LISTED RECORDS:

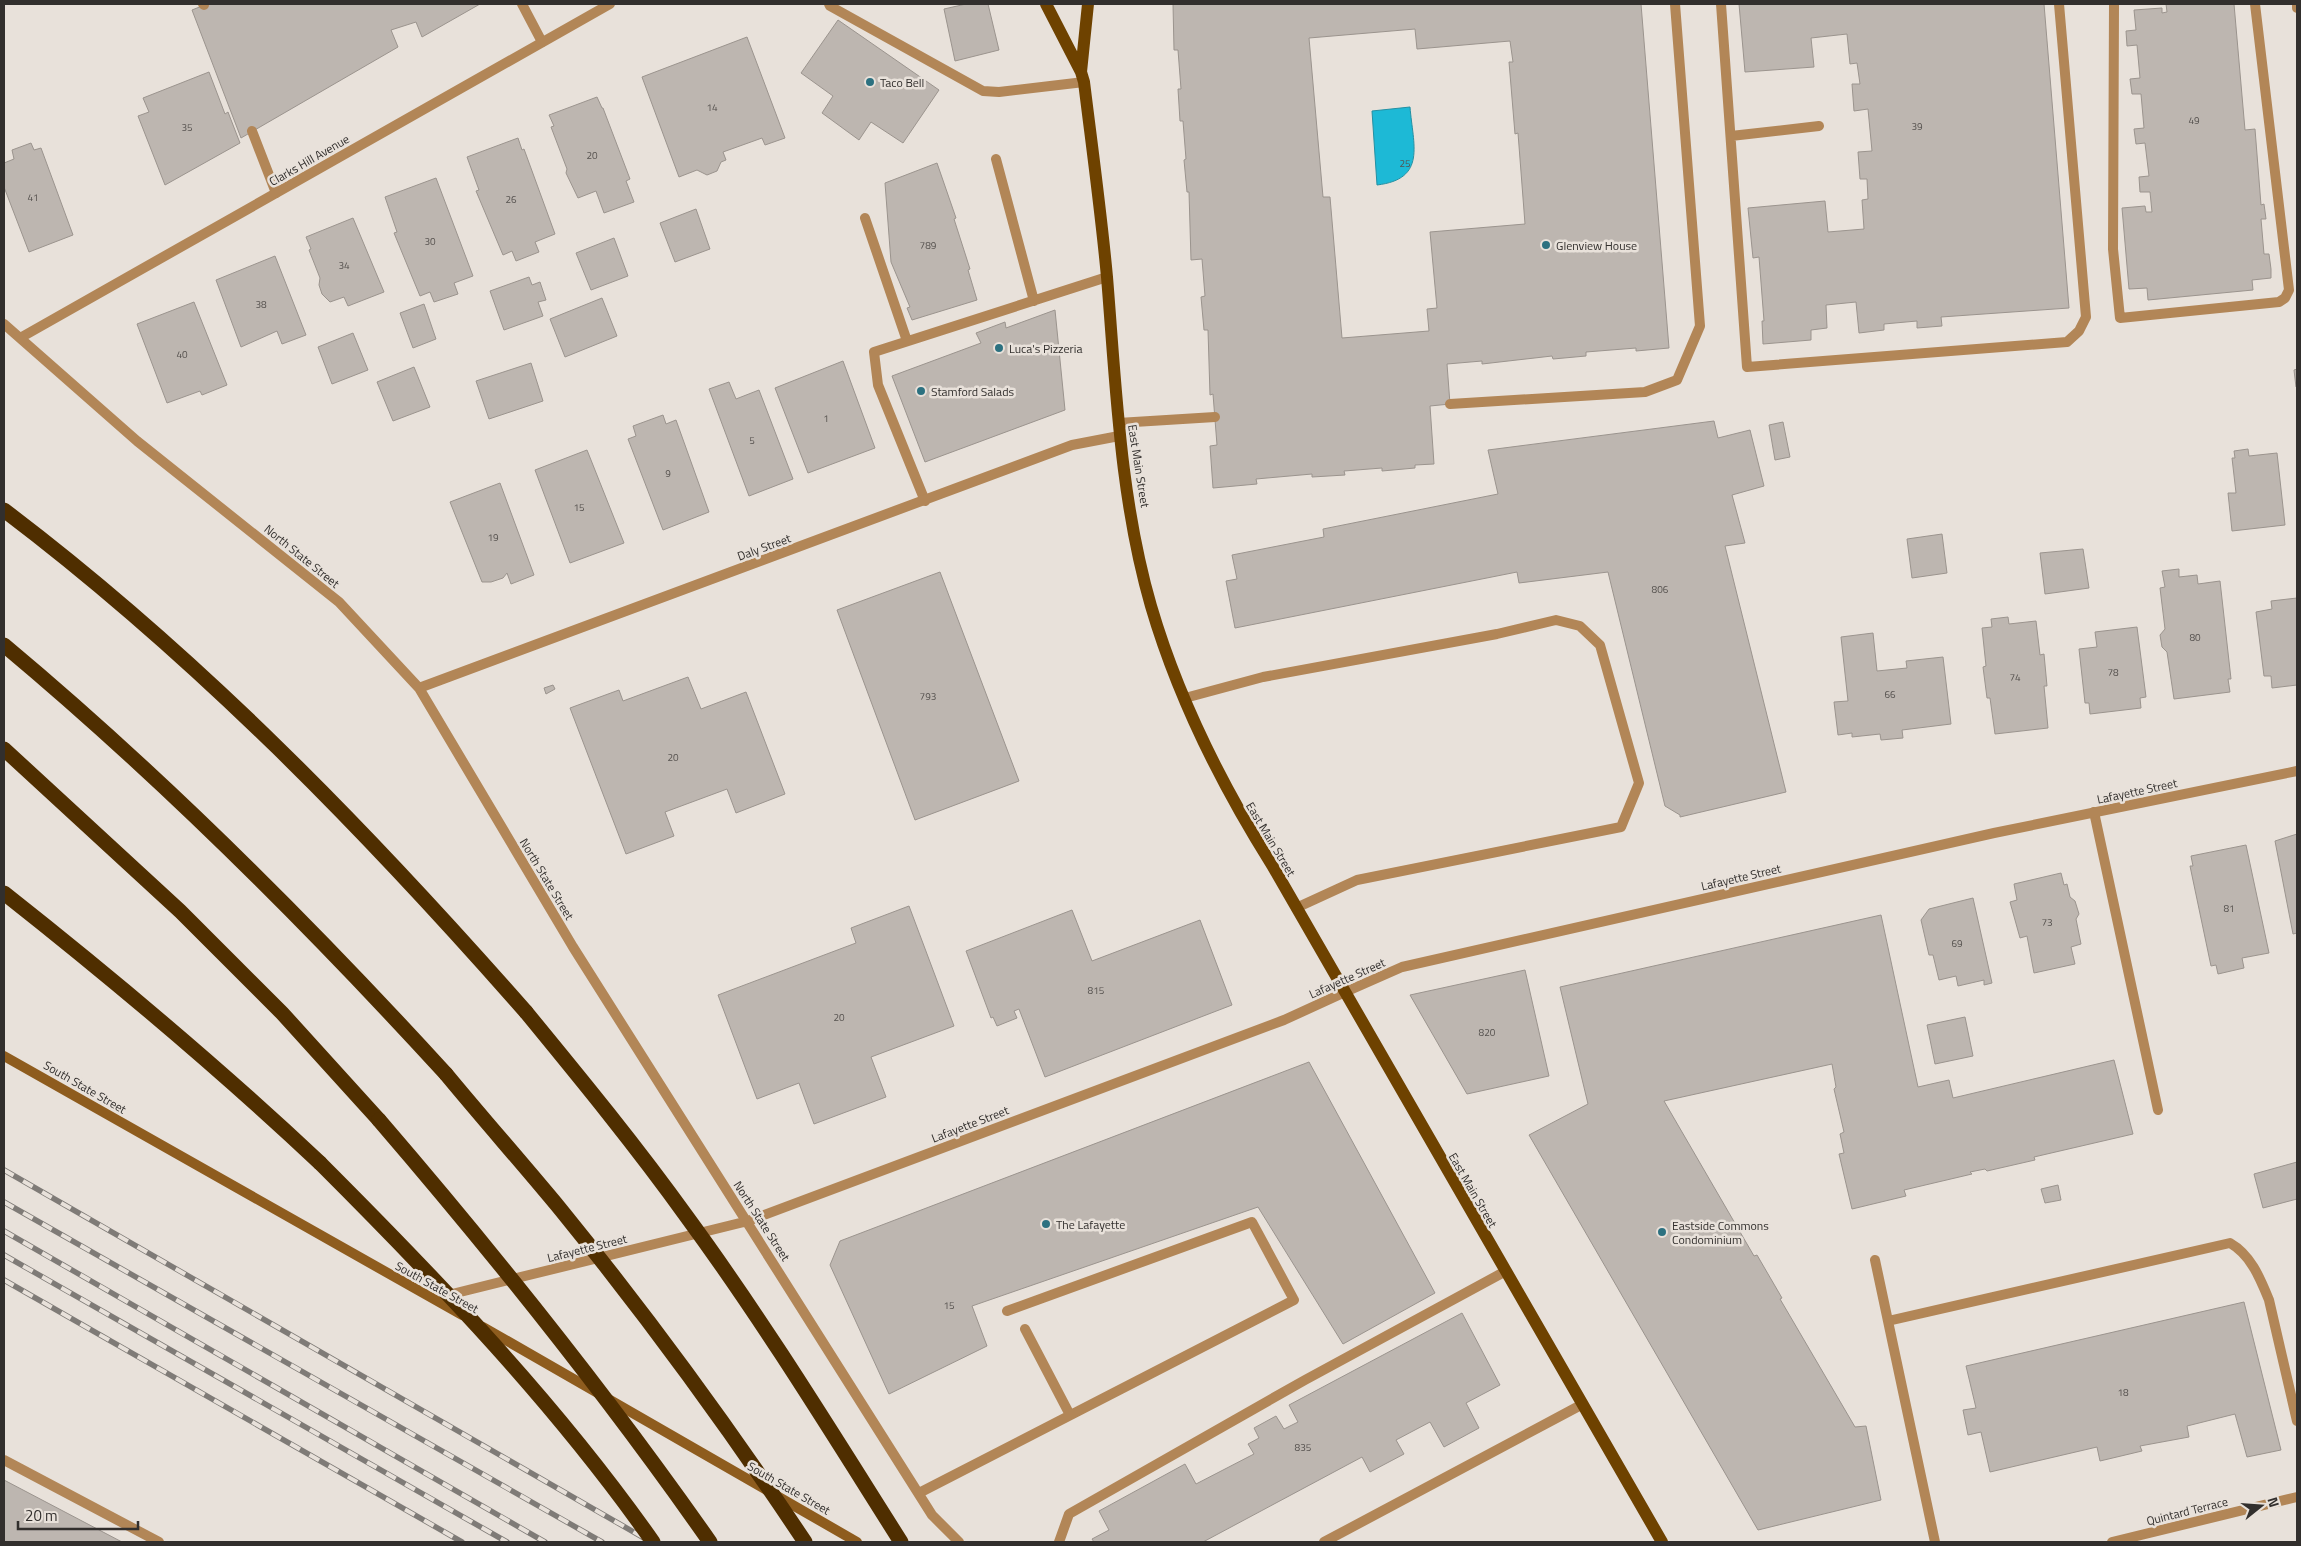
<svg xmlns="http://www.w3.org/2000/svg" width="2301" height="1546" viewBox="0 0 2301 1546" font-family="'Titillium Web',sans-serif">
	<style>
		.water { fill: #1db9d6; stroke: #2390a3 }
		.building { fill: #bdb6b0; stroke: #9b948e; fill-rule: evenodd }
		.lines { fill: none; stroke-linecap: round; stroke-linejoin: round }
		.service { stroke: #b28657; stroke-width: 10 }
		.minor { stroke: #b28657; stroke-width: 10 }
		.tertiary { stroke: #b28657; stroke-width: 10 }
		.secondary { stroke: #8e5c1e; stroke-width: 10 }
		.primary { stroke: #6e4200; stroke-width: 12 }
		.motorway { stroke: #4f2e00; stroke-width: 15 }
		.rail-casing { stroke: #7f7b77; stroke-width: 5.5 }
		.rail { stroke: #e8e1da; stroke-width: 4; stroke-dasharray: 11; stroke-linecap: butt }
		.motorway-bridge { stroke: #4f2e00; stroke-width: 15 }
		.poi-dot { fill: #2c7180; stroke: #e8e1da; stroke-width: 2 }
		.labels { text-anchor: middle; dominant-baseline: central; stroke-width: 5; stroke-linejoin: round; paint-order: stroke }
		.number-label { font-size: 10px; fill: #55514e }
		.poi-label { font-size: 12px; fill: #322f2d; stroke: #e8e1da; text-anchor: start }
		.street-label { font-size: 12px; fill: #322f2d; stroke: #e8e1da }
	</style>
	<rect width="100%" height="100%" fill="#e8e1da"/>
	<path class="water" d="M1410,107C1413,145 1427,179 1377,185L1372,111Z"/>
	<path class="building" d="M207,4H480L422,37L416,22L391,30L398,47L241,138L192,10Z
		M966,4H988L999,50L955,61L944,9Z
		M1173,4H1641L1669,348L1636,351V348L1586,352V356L1553,359L1552,356L1482,364V361L1447,364L1450,404L1430,406L1434,464L1415,465V468L1382,471V468L1344,471L1345,475L1312,477V474L1256,479L1257,484L1213,488L1210,446L1217,445L1213,394L1210,395L1208,330H1204L1201,297L1205,296L1202,259L1191,260L1189,192H1187L1184,160L1186,159L1183,121H1180L1178,89H1181L1178,50H1174ZM1415,29L1417,49L1510,41L1513,62H1509L1515,134L1518,133L1525,224L1430,232L1437,308L1427,309L1429,331L1342,338L1330,197H1323L1309,38Z
		M1739,4H2044L2069,308L1941,317L1942,326L1917,328V321L1884,324V330L1859,333L1856,302L1826,305L1827,328L1811,330V340L1763,344L1762,321H1764L1759,257L1753,258L1748,208L1825,201L1828,232L1864,229L1862,200L1868,199L1867,179H1860L1858,152L1872,151L1868,109L1854,111L1852,84H1860L1857,63L1850,64L1847,34L1811,38L1814,67L1745,72Z
		M2166,4H2234L2245,130L2255,129L2261,205L2264,204L2266,219H2261L2264,254H2269L2271,269V278L2252,280L2253,290L2148,300L2147,288L2129,289L2122,208L2145,206L2146,212H2152L2150,192H2140L2139,177L2149,176L2145,143L2136,144L2134,129L2144,128L2141,94H2132L2130,79L2140,78L2137,45L2127,46L2126,31L2136,30L2134,10L2162,8V13L2167,12Z
		M838,20L939,90L903,143L871,122L859,140L822,113L833,96L801,73Z
		M747,37L785,138L765,145L762,138L723,152L726,160L721,162L717,171L707,175L697,170L679,177L642,77Z
		M209,72L225,114L228,112L240,143L165,185L138,116L149,112L143,98Z
		M597,97L602,108H603L630,179L626,181L634,202L604,213L596,191L578,198L566,173L567,169L551,127L554,126L549,115Z
		M518,138L522,150L524,149L555,234L535,242L539,252L516,261L512,251L503,255L476,191L479,190L467,157Z
		M31,143L34,150L41,148L73,235L29,252L4,187V163L14,159L12,150Z
		M937,163L956,218L954,219L970,269L968,270L977,300L912,320L907,308L910,307L891,262L885,183Z
		M436,178L473,276L454,283L458,294L434,302L430,292L420,296L394,233L397,232L385,197Z
		M696,209L710,249L675,262L660,223Z
		M353,218L384,292L348,306L344,297L330,302L322,294L319,285L320,278L309,250L311,249L306,237Z
		M614,238L628,276L591,290L576,253Z
		M275,256L306,335L282,344L277,331L241,347L216,280Z
		M529,277L532,285L540,282L546,300L538,302L543,316L504,330L490,291Z
		M602,298L617,336L565,357L550,319Z
		M194,302L227,385L202,395L200,391L167,403L137,324Z
		M424,304L436,339L413,348L400,313Z
		M1055,310L1065,410L925,462L892,376L981,343L976,333L1005,322L1006,328Z
		M353,333L368,370L332,384L318,347Z
		M843,361L875,448L808,473L775,388Z
		M531,363L543,401L489,419L476,381Z
		M414,367L430,407L393,421L377,382Z
		M2297,369V387H2296L2294,370Z
		M729,382L736,399L759,390L793,479L749,496L709,389Z
		M663,415L666,424L676,420L709,512L663,530L628,439L636,436L633,426Z
		M1714,421L1718,438L1750,430L1764,486L1732,495L1745,543L1725,546L1786,792L1680,817V815L1665,806L1608,572L1519,583L1517,572L1235,628L1226,581L1237,579L1232,555L1324,537L1323,529L1498,494L1488,450Z
		M1783,422L1790,457L1775,460L1769,425Z
		M2248,449L2249,456L2277,453L2285,525L2232,531L2228,493H2236L2232,458H2235L2234,451Z
		M587,450L624,543L570,563L535,470Z
		M500,483L534,575L511,584L507,573L503,578L491,582H482L450,502Z
		M1942,534L1947,573L1912,578L1907,539Z
		M2083,549L2089,588L2045,594L2040,553Z
		M2179,569V577L2197,575L2198,584L2220,581L2231,679H2228L2230,692L2174,699L2167,652L2162,647L2160,635L2165,629L2160,588L2165,587L2162,571Z
		M940,572L1019,781L915,820L837,610Z
		M2297,598V685L2272,688L2271,676H2264L2256,612L2272,609L2271,601Z
		M2008,617L2009,624L2036,621L2040,655L2044,654L2047,686H2044L2048,728L1995,734L1990,698H1987L1983,667L1986,666L1982,628L1992,627L1991,619Z
		M2137,627L2146,697L2140,698L2141,708L2090,714L2089,703H2085L2079,649L2097,647L2095,632Z
		M1873,633L1877,671L1907,668L1906,661L1943,657L1951,724L1902,730L1903,738L1881,740L1880,734L1852,737V733L1838,735L1834,702L1848,701L1841,637Z
		M688,677L701,709L746,692L785,794L736,813L727,789L665,812L674,836L626,854L570,708L619,690L623,701Z
		M553,685L555,689L546,694L544,688Z
		M2297,834V933L2293,934L2275,841Z
		M2246,845L2269,953L2242,958L2244,968L2218,974L2216,965L2211,966L2190,866H2193L2191,856Z
		M2061,873L2064,885L2067,884L2070,897L2075,901L2079,914L2076,919L2081,944L2071,947L2075,964L2034,973L2027,936L2020,938L2010,902L2017,900L2014,884Z
		M1973,898L1992,983L1984,985V980L1958,986L1956,976L1939,980L1933,955H1929L1921,920L1929,909Z
		M909,906L954,1026L871,1057L886,1097L814,1124L799,1083L757,1099L718,995L856,943L851,928Z
		M1072,910L1092,961L1200,920L1232,1005L1045,1077L1019,1009L1014,1011L1017,1018L997,1026L993,1017L991,1018L966,951Z
		M1881,915L1918,1087L1949,1080L1953,1098L2114,1060L2133,1134L2034,1157L2035,1160L1987,1171L1985,1169L1970,1172L1972,1174L1904,1190L1906,1196L1852,1209L1839,1154L1844,1153L1840,1134L1844,1132L1834,1089L1836,1087L1832,1064L1664,1101L1754,1256L1757,1255L1782,1298L1780,1299L1855,1427L1866,1426L1881,1500L1758,1530L1529,1135L1588,1104L1560,987Z
		M1525,970L1549,1076L1467,1094L1410,995Z
		M1965,1017L1973,1056L1935,1064L1927,1025Z
		M1309,1062L1435,1293L1343,1344L1258,1207L972,1306L987,1346L889,1394L830,1265L840,1241Z
		M2297,1162V1199L2263,1208L2254,1174Z
		M2058,1185L2061,1200L2045,1203L2041,1189Z
		M2244,1302L2281,1450L2247,1457L2235,1414L2187,1426L2189,1437L2140,1446L2142,1451L2100,1461L2097,1447L1990,1472L1981,1432L1968,1435L1963,1410L1976,1408L1966,1366Z
		M1462,1313L1500,1385L1466,1403L1479,1428L1444,1447L1430,1422L1396,1440L1404,1454L1370,1472L1362,1457L1203,1542H1094L1092,1539L1109,1530L1099,1511L1185,1464L1196,1484L1254,1454L1248,1444L1259,1438L1254,1428L1276,1416L1284,1429L1298,1422L1289,1405Z
		M4,1480L122,1542H4Z"/>
	<g class="lines">
		<path class="service" d="M203,4L204,5
			M522,4L542,42
			M829,4L830,6L983,91L999,92L1084,82
			M1721,4L1747,367L2067,342L2079,331L2086,317L2059,4
			M2114,4L2113,249L2120,318L2279,302L2285,298L2289,290L2255,4
			M2297,4V8
			M252,131L276,193
			M1731,136L1819,126
			M996,159L1034,301
			M865,218L907,341
			M1450,404L1645,392L1677,380L1700,326L1675,4
			M1118,423L1215,417
			M925,501L878,385L874,352L1107,277
			M1185,698L1263,677L1497,634L1556,620L1580,626L1600,645L1639,783L1621,827L1357,880L1296,908
			M2094,812L2158,1110
			M1875,1260L1935,1542
			M1888,1321L2230,1243C2251,1255 2260,1278 2269,1300L2297,1421
			M1025,1329L1070,1415
			M4,1460L159,1542
			M919,1493L1294,1300L1252,1222L1007,1311
			M1059,1542L1069,1514L1305,1380L1504,1272
			M1324,1542L1581,1405"/>
		<path class="minor" d="M4,324L137,441L339,602L419,688L573,947L932,1515L959,1542
			M20,338L610,4
			M419,688L1072,445L1119,436
			M444,1296L748,1221L1284,1020L1343,993
			M2112,1542L2297,1497"/>
		<path class="tertiary" d="M1343,993L1402,967L1994,833L2297,771"/>
		<path class="secondary" d="M4,1056L462,1315
			M483,1327L857,1542"/>
		<path class="primary" d="M1046,4L1081,72L1084,82C1092,147 1101,212 1107,277C1116,387 1120,499 1151,606C1178,698 1221,784 1272,865L1662,1542
			M1081,72L1088,4"/>
		<path class="motorway" d="M4,510C197,656 366,830 526,1012
			M4,645C162,777 307,922 446,1074
			M4,749L180,911L282,1013L379,1120
			M4,893C113,979 219,1068 320,1163"/>
		<g class="rail-casing">
			<path id="rail" d="M4,1170L651,1542
				M4,1202L602,1542
				M4,1231L545,1542
				M4,1255L507,1542
				M4,1280L462,1542"/>
		</g>
		<use href="#rail" class="rail"/>
		<path class="motorway-bridge" d="M526,1012C581,1079 636,1146 687,1217C764,1322 832,1433 901,1542
			M446,1074C484,1120 523,1164 561,1210C648,1317 729,1428 805,1542
			M379,1120C496,1256 607,1395 710,1542
			M320,1163C439,1282 557,1405 653,1542"/>
	</g>
	<g class="poi-dot">
		<circle cx="870" cy="82" r="5"/>
		<circle cx="1546" cy="245" r="5"/>
		<circle cx="999" cy="348" r="5"/>
		<circle cx="921" cy="391" r="5"/>
		<circle cx="1046" cy="1224" r="5"/>
		<circle cx="1662" cy="1232" r="5"/>
	</g>
	<g class="labels">
		<g class="number-label">
			<text x="712" y="107">14</text>
			<text x="2194" y="120">49</text>
			<text x="1917" y="126">39</text>
			<text x="187" y="127">35</text>
			<text x="592" y="155">20</text>
			<text x="1405" y="163">25</text>
			<text x="33" y="197">41</text>
			<text x="511" y="199">26</text>
			<text x="430" y="241">30</text>
			<text x="928" y="245">789</text>
			<text x="344" y="265">34</text>
			<text x="261" y="304">38</text>
			<text x="182" y="354">40</text>
			<text x="826" y="418">1</text>
			<text x="752" y="440">5</text>
			<text x="668" y="473">9</text>
			<text x="579" y="507">15</text>
			<text x="493" y="537">19</text>
			<text x="1660" y="589">806</text>
			<text x="2195" y="637">80</text>
			<text x="2113" y="672">78</text>
			<text x="2015" y="677">74</text>
			<text x="1890" y="694">66</text>
			<text x="928" y="696">793</text>
			<text x="673" y="757">20</text>
			<text x="2229" y="908">81</text>
			<text x="2047" y="922">73</text>
			<text x="1957" y="943">69</text>
			<text x="1096" y="990">815</text>
			<text x="839" y="1017">20</text>
			<text x="1487" y="1032">820</text>
			<text x="949" y="1305">15</text>
			<text x="2123" y="1392">18</text>
			<text x="1303" y="1447">835</text>
		</g>
		<g class="poi-label">
			<text x="880" y="82">Taco Bell</text>
			<text x="1556" y="245">Glenview House</text>
			<text x="1009" y="348">Luca's Pizzeria</text>
			<text x="931" y="391">Stamford Salads</text>
			<text x="1056" y="1224">The Lafayette</text>
			<text x="1672" y="1225">Eastside Commons<tspan x="1672" dy="14">Condominium</tspan></text>
		</g>
		<g class="street-label">
			<text transform="translate(309 160) rotate(-30)">Clarks Hill Avenue</text>
			<text transform="translate(1139 466) rotate(81)">East Main Street</text>
			<text transform="translate(764 547) rotate(-20)">Daly Street</text>
			<text transform="translate(302 556) rotate(39)">North State Street</text>
			<text transform="translate(2137 791) rotate(-12)">Lafayette Street</text>
			<text transform="translate(1271 839) rotate(59)">East Main Street</text>
			<text transform="translate(1741 877) rotate(-13)">Lafayette Street</text>
			<text transform="translate(547 879) rotate(59)">North State Street</text>
			<text transform="translate(1347 978) rotate(-24)">Lafayette Street</text>
			<text transform="translate(85 1087) rotate(30)">South State Street</text>
			<text transform="translate(970 1124) rotate(-21)">Lafayette Street</text>
			<text transform="translate(1473 1190) rotate(60)">East Main Street</text>
			<text transform="translate(762 1221) rotate(57)">North State Street</text>
			<text transform="translate(587 1248) rotate(-14)">Lafayette Street</text>
			<text transform="translate(437 1287) rotate(29)">South State Street</text>
			<text transform="translate(789 1488) rotate(30)">South State Street</text>
			<text transform="translate(2187 1511) rotate(-14)">Quintard Terrace</text>
		</g>
	</g>
	<rect width="2301" height="1546" fill="none" stroke="#322f2d" stroke-width="10"/>
	<g transform="translate(2261 1506) rotate(73)" stroke="#e8e1da" stroke-width="4" paint-order="stroke">
	<path d="M0-4L9 19L0 12L-9 19Z" fill="#322f2d"/>
	<text y="-8" font-size="14" font-weight="bold" text-anchor="middle" fill="#322f2d">N</text>
	</g>
	<path d="M18 1521v8h120v-8" fill="none" stroke="#322f2d" stroke-width="2.5"/>
	<text x="25" y="1521" font-size="15" fill="#322f2d" stroke="#e8e1da" stroke-width="4" paint-order="stroke">20 m</text>
</svg>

PROMPT: Determine the number of lines in the entries that contain the word "paint". Give that number and nothing more.

REPLY TO THE TASK: 3